Instructions for the task >> The response should consist of every line below, restated exactly, with no pictures.

[Saved entries]
|---|

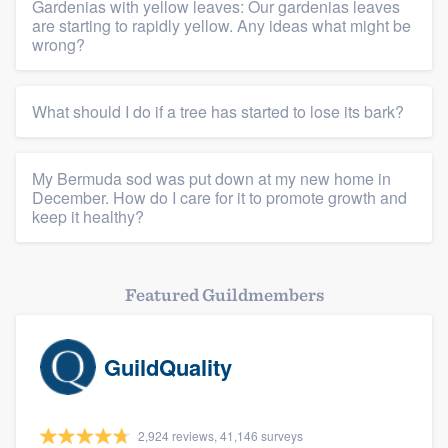
Gardenias with yellow leaves: Our gardenias leaves
are starting to rapidly yellow. Any ideas what might be
wrong?
What should I do if a tree has started to lose its bark?
My Bermuda sod was put down at my new home in
December. How do I care for it to promote growth and
keep it healthy?
Featured Guildmembers
GuildQuality
2,924 reviews, 41,146 surveys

|---|

Response >>
Gardenias with yellow leaves: Our gardenias leaves
are starting to rapidly yellow. Any ideas what might be
wrong?
What should I do if a tree has started to lose its bark?
My Bermuda sod was put down at my new home in
December. How do I care for it to promote growth and
keep it healthy?
Featured Guildmembers
GuildQuality
2,924 reviews, 41,146 surveys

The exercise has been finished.